Data records
Content starts

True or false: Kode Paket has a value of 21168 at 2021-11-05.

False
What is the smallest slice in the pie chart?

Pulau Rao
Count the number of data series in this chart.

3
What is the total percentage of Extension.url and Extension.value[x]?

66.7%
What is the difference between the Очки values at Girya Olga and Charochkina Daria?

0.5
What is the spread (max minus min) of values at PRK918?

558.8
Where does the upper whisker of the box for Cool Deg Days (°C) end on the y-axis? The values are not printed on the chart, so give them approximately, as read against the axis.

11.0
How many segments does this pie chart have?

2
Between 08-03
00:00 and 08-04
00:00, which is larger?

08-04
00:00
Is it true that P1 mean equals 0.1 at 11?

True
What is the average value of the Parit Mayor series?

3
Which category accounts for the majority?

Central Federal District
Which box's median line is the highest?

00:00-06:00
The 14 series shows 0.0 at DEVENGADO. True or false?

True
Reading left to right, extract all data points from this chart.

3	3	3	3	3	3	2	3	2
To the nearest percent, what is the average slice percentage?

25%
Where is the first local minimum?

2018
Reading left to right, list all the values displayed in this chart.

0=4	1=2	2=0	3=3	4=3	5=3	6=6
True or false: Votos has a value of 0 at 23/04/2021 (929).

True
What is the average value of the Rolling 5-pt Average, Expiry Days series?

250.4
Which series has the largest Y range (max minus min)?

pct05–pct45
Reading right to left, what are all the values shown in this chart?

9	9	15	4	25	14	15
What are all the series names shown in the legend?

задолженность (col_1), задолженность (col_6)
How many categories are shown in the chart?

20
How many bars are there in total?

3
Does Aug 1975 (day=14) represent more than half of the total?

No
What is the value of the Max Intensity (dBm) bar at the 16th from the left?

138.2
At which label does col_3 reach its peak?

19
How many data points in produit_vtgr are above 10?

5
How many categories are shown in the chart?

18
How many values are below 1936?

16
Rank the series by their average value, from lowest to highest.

Content ends

Task requirements ▸ Rewrite all of the records above with each occurrence of "chart" changed to "graph" and nothing else altered.

The completed task ▸
True or false: Kode Paket has a value of 21168 at 2021-11-05.

False
What is the smallest slice in the pie graph?

Pulau Rao
Count the number of data series in this graph.

3
What is the total percentage of Extension.url and Extension.value[x]?

66.7%
What is the difference between the Очки values at Girya Olga and Charochkina Daria?

0.5
What is the spread (max minus min) of values at PRK918?

558.8
Where does the upper whisker of the box for Cool Deg Days (°C) end on the y-axis? The values are not printed on the graph, so give them approximately, as read against the axis.

11.0
How many segments does this pie graph have?

2
Between 08-03
00:00 and 08-04
00:00, which is larger?

08-04
00:00
Is it true that P1 mean equals 0.1 at 11?

True
What is the average value of the Parit Mayor series?

3
Which category accounts for the majority?

Central Federal District
Which box's median line is the highest?

00:00-06:00
The 14 series shows 0.0 at DEVENGADO. True or false?

True
Reading left to right, extract all data points from this graph.

3	3	3	3	3	3	2	3	2
To the nearest percent, what is the average slice percentage?

25%
Where is the first local minimum?

2018
Reading left to right, list all the values displayed in this graph.

0=4	1=2	2=0	3=3	4=3	5=3	6=6
True or false: Votos has a value of 0 at 23/04/2021 (929).

True
What is the average value of the Rolling 5-pt Average, Expiry Days series?

250.4
Which series has the largest Y range (max minus min)?

pct05–pct45
Reading right to left, what are all the values shown in this graph?

9	9	15	4	25	14	15
What are all the series names shown in the legend?

задолженность (col_1), задолженность (col_6)
How many categories are shown in the graph?

20
How many bars are there in total?

3
Does Aug 1975 (day=14) represent more than half of the total?

No
What is the value of the Max Intensity (dBm) bar at the 16th from the left?

138.2
At which label does col_3 reach its peak?

19
How many data points in produit_vtgr are above 10?

5
How many categories are shown in the graph?

18
How many values are below 1936?

16
Rank the series by their average value, from lowest to highest.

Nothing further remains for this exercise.